BRANO DI LETTURA
Quando Ernst H. Gombrich uno dei più abili
e colti divulgatori del secolo scorso, dice "Non esiste
in realtà una 'cosa' chiamata arte", mette in evidenza
uno dei problemi fondamentali sull'argomento, su di un concetto,
quello di arte, che ogni età ha cercato di definire,
facendolo sempre in modo labile ed insoddisfaciente perchè
è un concetto che muta in tempo reale, che scorre continuamente
nel grande fiume della storia dell'umanità, che cambia
con l'uomo. Egli poi aggiunge che esistono gli artisti, quelli
sì, reali e concreti, non puro concetto ma uomini, e
sono loro che fanno l'arte.
L'uomo, sempre e solo lui, artefice, fruitore, soggetto, oggetto,
è il protagonista assoluto e consapevole di quella interminabile
vicenda che si chiama arte (o che si chiama vita), inserita indissolubilmente nel divenire
della sua storia individuale e collettiva.
Questo, e molto di più, per la verità, è
il concetto dell'arte moderna, definitosi in un graduale processo
di presa di coscienza che in realtà parte da lontano,
dal Rinascimento, epoca in cui l'uomo diventa il centro dell'universo
e l'artista acquista consapevolezza del suo potere creativo
e dell'autonomia del suo operare ("L'uomo è il
modello del mondo" dice Leonardo).
Le grandi trasformazioni storiche del secolo scorso, che
hanno mutato in profondità l'assetto sociale nel mondo
occidentale, come la rivoluzione industriale, la definizione
di una nuova civiltà moderna in America, il cambiamento
dei sistemi dell'arte intesi come meccanismi di realizzazione,
diffusione e fruizione delle opere, la diffusione orizzontale
dei beni di consumo, hanno contribuito a mutare notevolmente
il concetto stesso di arte.
In realtà tutto ciò non è stato indolore,
il movimento moderno è sempre stato tormentato, in
tutto l'arco del suo sviluppo, dalla difficoltà, talvolta
più temuta che reale, di conciliare il radicalismo
artistico con quello politico, e spesso diviso tra la definizione
di un'arte per l'arte e quella di un'arte che fosse una dimensione
della storia e della società contemporanea.
Un'ulteriore complicazione alla definizione di un concetto
generale sull'arte viene dal fatto che, nell'arte moderna
per la prima volta, dapprima in modo soft nell'Impressionismo,
e poi con violenza clamorosa nell'Espressionismo tedesco,
fa irruzione la soggettività dell'artista, l'inconscio,
la psiche, l'individualità, per ognuno unica e diversa,
non classificabile nè omologabile.
Probabilmente è questo il motivo per cui, nel primo
cinquantennio del '900, si sviluppano numerosi movimenti artistici,
le grandi correnti avanguardiste, che riuniscono sotto tipologie
e caratteristiche non sempre perfettamente omogenee vari gruppi
di artisti , a volte in presenza di precise, comuni dichiarazioni
di intenti (i vari manifesti di Futurismo, Cubismo, Spazialismo,
Pittura nucleare e molti altri), a volte in presenza di caratteristiche
psicologiche e formali chiaramente simili, lasciando tuttavia
fuori da ogni classificazione parecchie personalità
di indubbio valore, solitarie ed indipendenti, che solo a
posteriori si è cercato, per comodità di lettura
storica, di aggregare sotto etichette comuni, basti pensare
agli artisti della cosiddetta Scuola di Parigi.

ESTRATTI DEI DATI
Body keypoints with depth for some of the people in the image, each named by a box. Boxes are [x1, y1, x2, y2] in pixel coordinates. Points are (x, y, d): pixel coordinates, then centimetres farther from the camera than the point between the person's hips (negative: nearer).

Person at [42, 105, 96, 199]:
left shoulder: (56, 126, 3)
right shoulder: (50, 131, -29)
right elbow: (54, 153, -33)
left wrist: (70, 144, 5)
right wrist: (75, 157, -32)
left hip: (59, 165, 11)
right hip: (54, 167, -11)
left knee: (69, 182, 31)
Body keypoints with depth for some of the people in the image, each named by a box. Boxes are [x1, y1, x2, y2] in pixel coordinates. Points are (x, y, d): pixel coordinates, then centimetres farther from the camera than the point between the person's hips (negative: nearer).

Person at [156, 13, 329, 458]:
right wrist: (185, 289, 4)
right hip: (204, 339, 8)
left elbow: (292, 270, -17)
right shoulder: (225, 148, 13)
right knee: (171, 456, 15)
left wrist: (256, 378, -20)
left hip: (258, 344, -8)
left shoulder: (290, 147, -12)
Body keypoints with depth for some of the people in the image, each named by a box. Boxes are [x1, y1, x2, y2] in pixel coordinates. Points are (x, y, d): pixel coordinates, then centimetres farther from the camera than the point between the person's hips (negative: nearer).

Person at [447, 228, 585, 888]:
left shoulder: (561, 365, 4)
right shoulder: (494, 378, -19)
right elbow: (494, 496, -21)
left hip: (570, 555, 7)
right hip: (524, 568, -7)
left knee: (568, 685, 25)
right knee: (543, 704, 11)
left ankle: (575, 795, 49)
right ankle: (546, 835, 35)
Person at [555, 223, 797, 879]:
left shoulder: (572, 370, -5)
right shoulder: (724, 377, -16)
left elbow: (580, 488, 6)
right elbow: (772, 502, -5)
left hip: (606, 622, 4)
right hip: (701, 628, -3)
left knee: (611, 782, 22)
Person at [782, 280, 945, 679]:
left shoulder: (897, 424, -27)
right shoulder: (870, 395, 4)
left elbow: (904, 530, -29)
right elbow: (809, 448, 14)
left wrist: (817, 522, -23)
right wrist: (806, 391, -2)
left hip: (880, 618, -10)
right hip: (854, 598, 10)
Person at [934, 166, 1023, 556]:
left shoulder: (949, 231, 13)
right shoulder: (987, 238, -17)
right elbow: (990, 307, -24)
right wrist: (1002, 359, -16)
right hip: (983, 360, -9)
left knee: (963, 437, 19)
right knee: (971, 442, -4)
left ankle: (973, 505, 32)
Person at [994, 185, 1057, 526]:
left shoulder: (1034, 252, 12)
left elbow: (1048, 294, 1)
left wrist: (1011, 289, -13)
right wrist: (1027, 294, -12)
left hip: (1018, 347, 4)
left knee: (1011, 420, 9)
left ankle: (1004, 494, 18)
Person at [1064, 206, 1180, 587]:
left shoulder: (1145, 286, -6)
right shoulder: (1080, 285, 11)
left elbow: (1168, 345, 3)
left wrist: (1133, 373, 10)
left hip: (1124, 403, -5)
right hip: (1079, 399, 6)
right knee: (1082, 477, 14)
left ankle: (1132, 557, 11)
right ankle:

COSA FARAI
Trascrivi fedelmente la parte del brano sull'arte che comincia dalle parole "Le grandi trasformazioni" e si ferma dopo le parole "stesso di arte.".

SOLUZIONE
Le grandi trasformazioni storiche del secolo scorso, che
hanno mutato in profondità l'assetto sociale nel mondo
occidentale, come la rivoluzione industriale, la definizione
di una nuova civiltà moderna in America, il cambiamento
dei sistemi dell'arte intesi come meccanismi di realizzazione,
diffusione e fruizione delle opere, la diffusione orizzontale
dei beni di consumo, hanno contribuito a mutare notevolmente
il concetto stesso di arte.